As business owners it’s important that we conduct research. We need to know what our customers think about our brand, products and service. We need to know the journey they travel from awareness of our brand to the ultimate purchase of our product or service. We need to know what our competitors are doing and where we fit into the industry. The list goes on but behind many of our strategic business decisions should be (hopefully!) insights that have been gained from research. The thing is though, research can be used for so much more.
After more than a decade as a market research analyst and a small business owner I’ve noticed that there is a huge opportunity to use research in our communications content. Whether it’s utilising our own surveys and research or cherry-picking great stats from other sources, there is just so much scope to use research for promotional purposes.
Over the seven years my small business has been operating, I’ve conducted three separate surveys – all with the primary purpose of gaining insights into my industry and customers to set my business strategy for the year or two ahead. However, an added bonus of these surveys has been using the findings to create content, which has given me media coverage and years’ worth of content to use in my digital marketing efforts.
No matter the size of your business, from micro to large enterprise, here are five ways you can create killer content from research.
If you have access to a decent sized database or community, or are willing to pay for one, you can conduct your own survey and create a report from the findings. A well conducted survey and well-presented findings can help foster authority in your field. You can also use the report to capture email addresses in exchange for people accessing the report, and get media coverage should your research findings be newsworthy.
Speaking of media coverage, research can be used in media releases. You can use your own primary research findings as a headline for a release – or use secondary research to back up the main point of your release. This can help give the release – and your business – credibility and ensure the release is newsworthy, giving it more chance of being published.
Many businesses these days have a blog on their website and if you’re anything like me with my business, you’re constantly scouring your brain (and the internet) for ideas on what to write about. Your own primary research can provide numerous blog articles, as you can chunk down your findings into easy to digest stories. Likewise, secondary research can spark an idea for a blog topic. You might see a new statistic being published in your industry and it forms the basis of a great article. Or you could write an opinion piece based on a statistic you’ve seen.
Infographics are a great way to show statistics in an easy to read, and visually appealing format. You can use them in a blog article, as imagery on your website, or in social channels (they’re especially great for Pinterest). They have great shareability and can position you and your brand as a thought leader in your industry. Again, primary or secondary research can be used to create infographics – and there are a bunch of free tools, such as Canva and Piktochart, that can help you create them if you’re not a designer.
Social Media Content
This is the big one. Research is perfect to use for your social media content. Almost all brands can benefit from including research in their content. Whether it’s statistics on what customers are saying about a particular product, findings from a thought leader in your industry, or quotes from your target market on issues that are important to them – research can have a place. No matter the social channels that you use, research can fit in. The options are really endless. My one annual survey produces enough content for me to post 3-5 times a week for 2 years and that’s just one source!

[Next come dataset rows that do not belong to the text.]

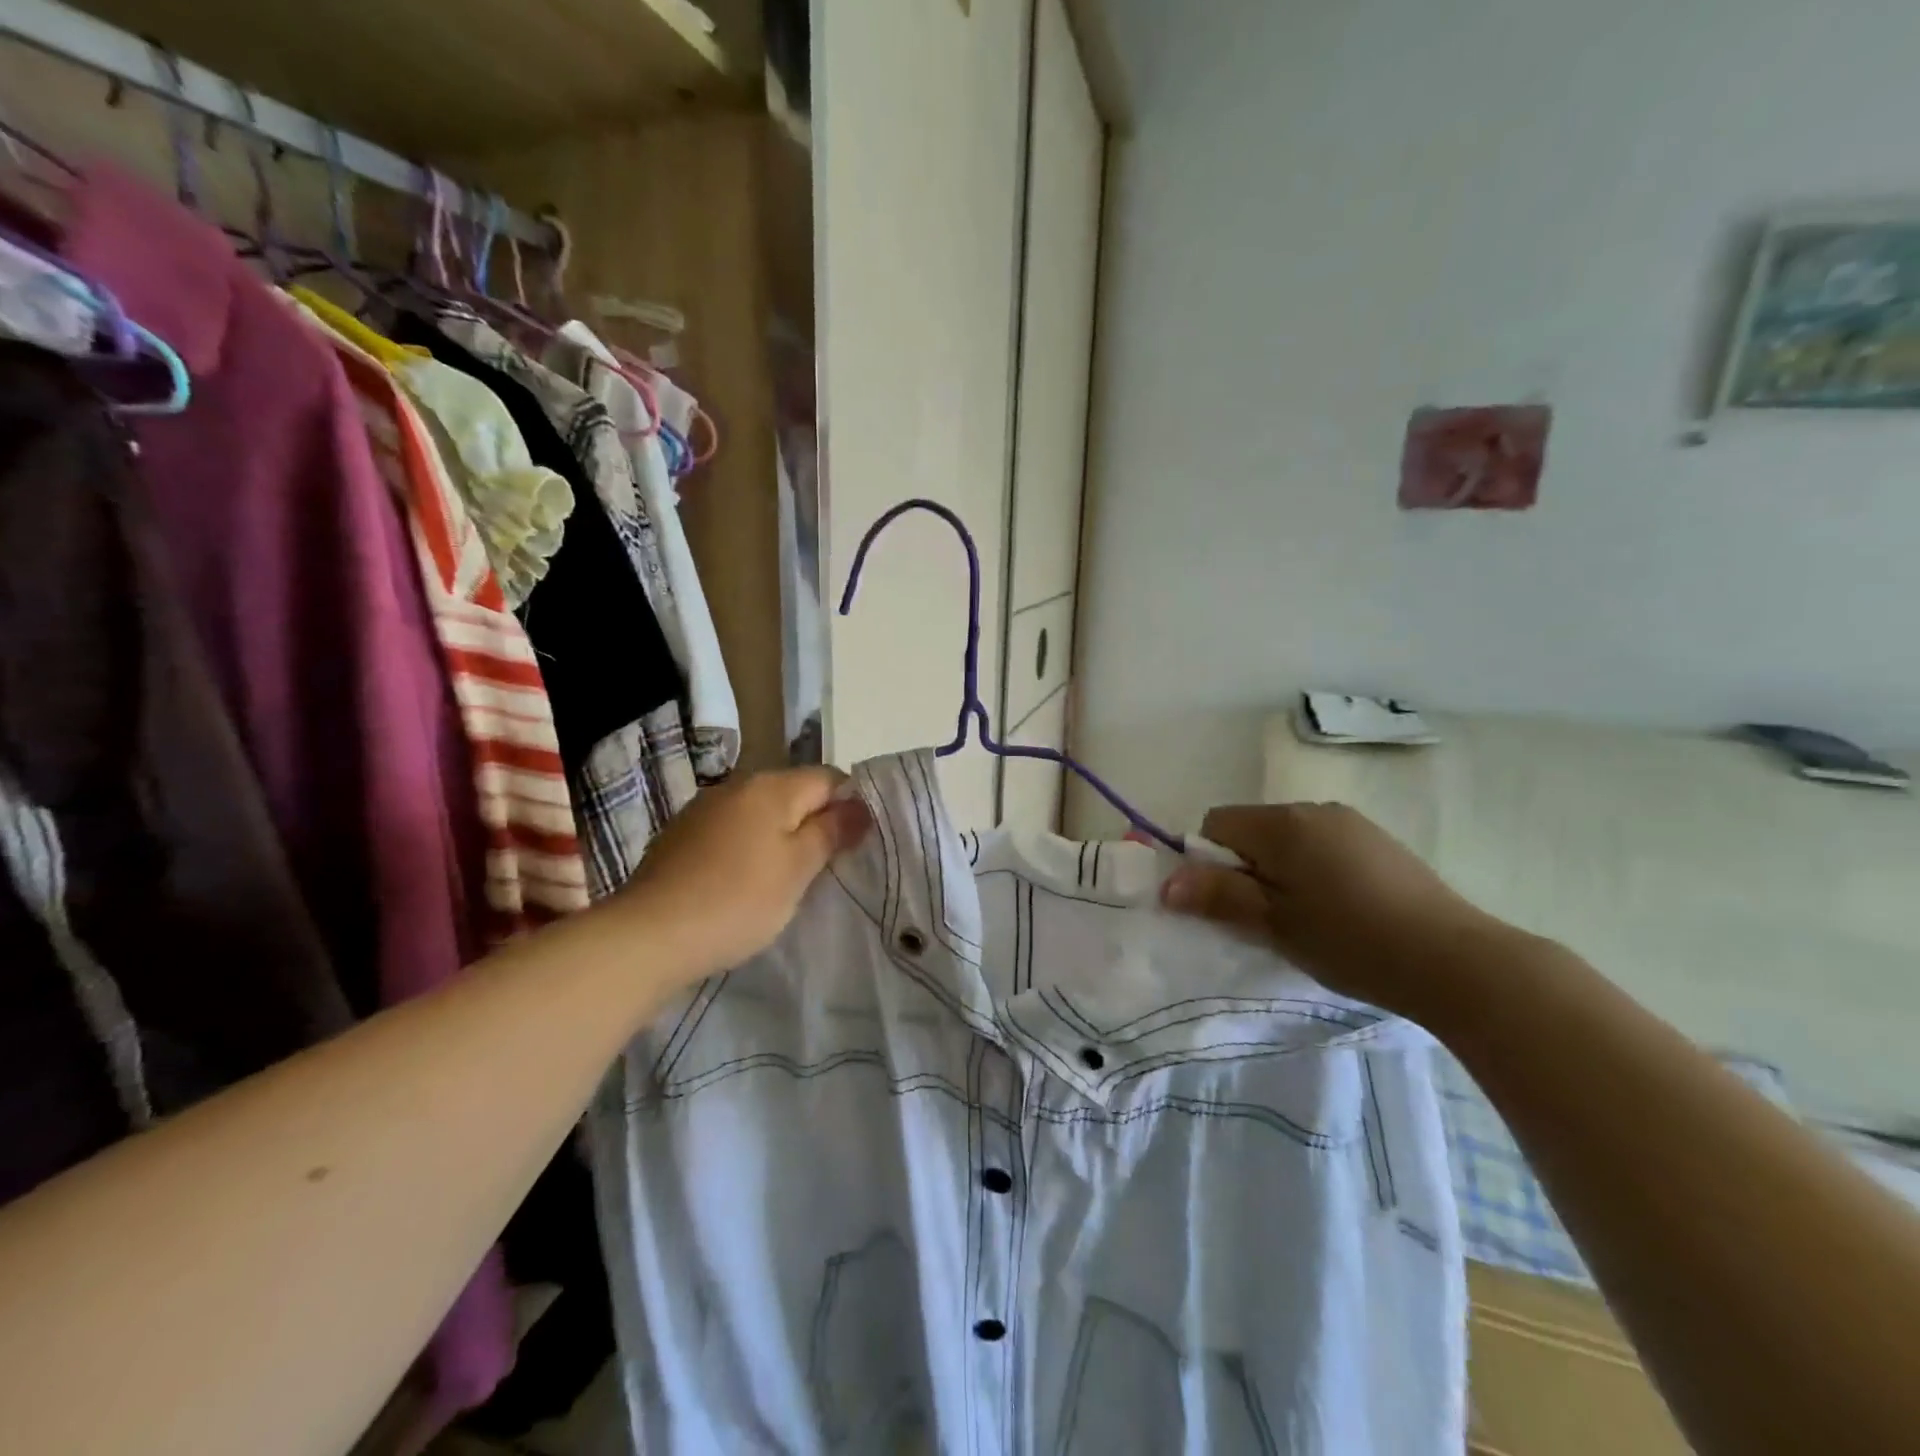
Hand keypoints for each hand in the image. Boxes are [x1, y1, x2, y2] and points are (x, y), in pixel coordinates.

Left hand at [620, 768, 871, 982]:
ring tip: (788, 879)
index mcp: (770, 786)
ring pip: (761, 814)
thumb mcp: (797, 869)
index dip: (850, 804)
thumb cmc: (737, 900)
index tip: (856, 843)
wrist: (648, 936)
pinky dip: (748, 850)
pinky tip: (744, 883)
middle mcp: (736, 786)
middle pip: (793, 793)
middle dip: (815, 822)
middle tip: (827, 867)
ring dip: (780, 837)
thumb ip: (831, 832)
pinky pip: (732, 832)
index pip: (829, 778)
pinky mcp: (681, 837)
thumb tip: (860, 806)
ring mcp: (703, 810)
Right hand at [1161, 802, 1506, 1016]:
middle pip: (1252, 830)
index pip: (1215, 824)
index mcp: (1282, 823)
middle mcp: (1314, 809)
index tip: (1227, 905)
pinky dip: (1314, 873)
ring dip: (1280, 872)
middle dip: (1245, 869)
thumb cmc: (1351, 940)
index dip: (1208, 862)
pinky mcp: (1380, 843)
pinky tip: (1341, 913)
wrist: (1457, 961)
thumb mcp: (1274, 923)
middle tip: (1265, 920)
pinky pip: (1323, 848)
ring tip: (1306, 921)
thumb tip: (1167, 883)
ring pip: (1288, 841)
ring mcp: (1351, 823)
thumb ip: (1218, 896)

There are just a few little tips to remember when it comes to using research:
- Primary & Secondary Research. It’s important to understand that there are two types of research – primary and secondary. Primary is research that you have conducted yourself (think surveys, interviews, focus groups etc) and secondary is research that is already available (think Australian Bureau of Statistics, research reports relevant to your field, studies etc). Both primary and secondary research can be used to create killer content.
- Check your sources. Wikipedia or your Facebook feed are NOT legitimate sources of research. Always be sure you’re using qualified information.

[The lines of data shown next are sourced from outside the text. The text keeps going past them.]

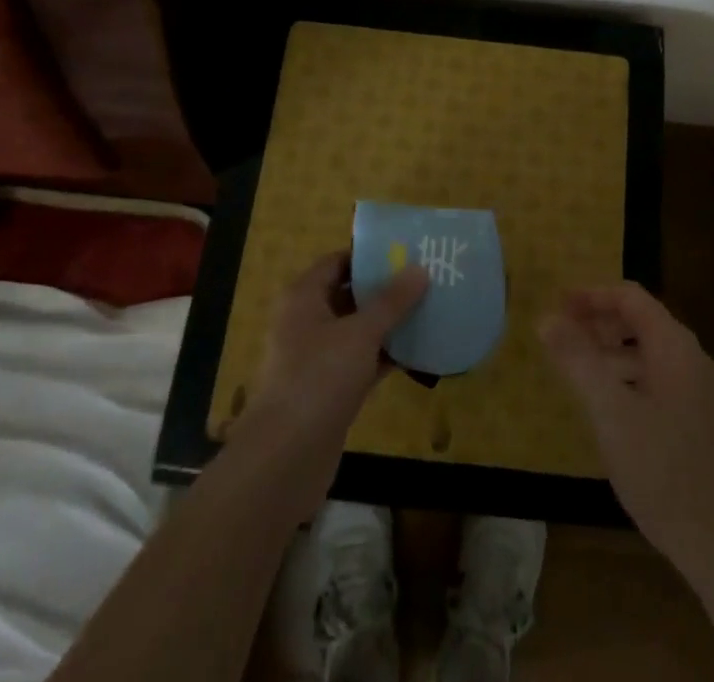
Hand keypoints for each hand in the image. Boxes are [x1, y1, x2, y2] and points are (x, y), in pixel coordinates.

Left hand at [235, 251, 428, 516]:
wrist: (284, 460)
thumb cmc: (318, 379)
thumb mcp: (360, 334)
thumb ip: (391, 302)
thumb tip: (420, 269)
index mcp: (303, 298)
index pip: (338, 262)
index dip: (369, 256)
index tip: (406, 252)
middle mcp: (307, 322)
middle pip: (349, 295)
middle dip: (385, 289)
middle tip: (425, 279)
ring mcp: (317, 358)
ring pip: (358, 330)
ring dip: (388, 324)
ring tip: (429, 309)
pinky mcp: (329, 391)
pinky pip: (362, 362)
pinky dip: (385, 356)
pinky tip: (419, 352)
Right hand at [540, 282, 713, 577]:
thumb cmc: (665, 472)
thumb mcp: (612, 413)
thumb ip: (578, 361)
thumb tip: (546, 319)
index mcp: (675, 347)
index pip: (631, 298)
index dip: (592, 295)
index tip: (557, 304)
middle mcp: (693, 361)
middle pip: (641, 322)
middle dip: (599, 323)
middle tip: (561, 336)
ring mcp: (702, 394)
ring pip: (650, 355)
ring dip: (612, 353)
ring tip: (576, 371)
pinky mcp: (703, 425)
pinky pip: (660, 382)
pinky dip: (629, 379)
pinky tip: (610, 410)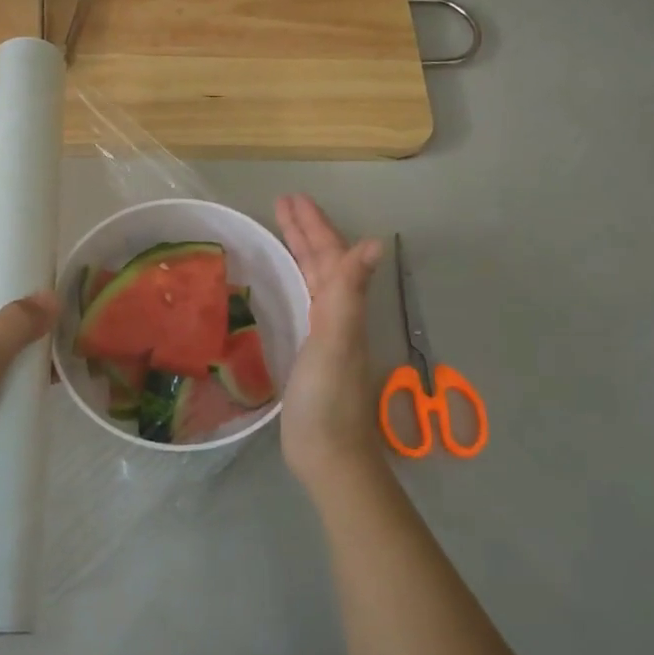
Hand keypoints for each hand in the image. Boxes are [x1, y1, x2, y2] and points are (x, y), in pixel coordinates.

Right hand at [275, 195, 386, 492]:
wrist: (327, 455)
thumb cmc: (328, 398)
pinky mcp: (308, 354)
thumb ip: (349, 292)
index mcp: (343, 307)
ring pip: (312, 281)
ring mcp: (324, 335)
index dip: (312, 226)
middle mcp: (338, 315)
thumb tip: (375, 242)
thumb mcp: (336, 340)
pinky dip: (292, 283)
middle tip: (280, 204)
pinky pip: (302, 303)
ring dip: (297, 252)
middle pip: (322, 263)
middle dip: (303, 231)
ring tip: (278, 230)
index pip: (329, 255)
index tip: (290, 198)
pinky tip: (281, 285)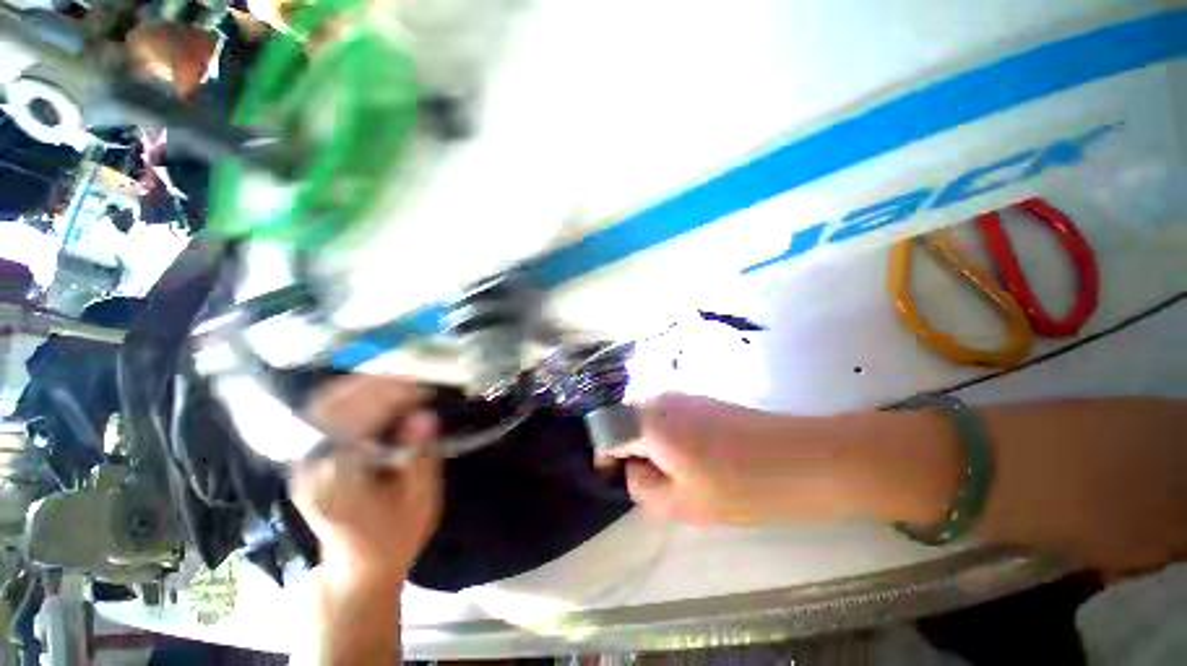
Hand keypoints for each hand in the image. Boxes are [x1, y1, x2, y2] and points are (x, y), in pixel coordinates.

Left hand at [290, 377, 441, 589]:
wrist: (357, 569)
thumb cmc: (394, 538)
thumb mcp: (419, 501)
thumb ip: (421, 457)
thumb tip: (425, 416)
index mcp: (336, 481)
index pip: (354, 422)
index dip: (389, 399)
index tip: (421, 390)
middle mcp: (311, 466)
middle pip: (331, 407)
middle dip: (373, 386)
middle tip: (412, 380)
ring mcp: (304, 461)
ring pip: (323, 406)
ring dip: (362, 387)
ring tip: (400, 382)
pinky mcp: (308, 457)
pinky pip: (325, 414)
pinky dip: (353, 397)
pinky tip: (379, 394)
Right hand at [607, 393, 848, 525]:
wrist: (807, 458)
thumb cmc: (742, 487)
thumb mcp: (683, 505)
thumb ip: (643, 489)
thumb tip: (633, 469)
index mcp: (651, 421)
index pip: (608, 431)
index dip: (606, 456)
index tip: (614, 478)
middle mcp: (662, 399)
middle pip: (627, 421)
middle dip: (631, 451)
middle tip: (653, 482)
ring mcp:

- Check your sample sizes. If you’re conducting primary research, make sure your sample sizes are adequate. A survey of 35 women is not an acceptable sample size for making decisions about your business or for using in a media release – but it could be used as a fun post in social media.
- Source your research. Always source your research, whether it’s your own primary research or secondary research. If you’re using statistics in a report or media release, make sure you also include sample sizes in your sourcing.
Research doesn’t have to be boring and it doesn’t have to be a one trick pony that just sits in a file or on your desk once you’ve used it for its original purpose. Think about how you can use research, whether it’s your own or other publicly available statistics, to develop killer content for your business.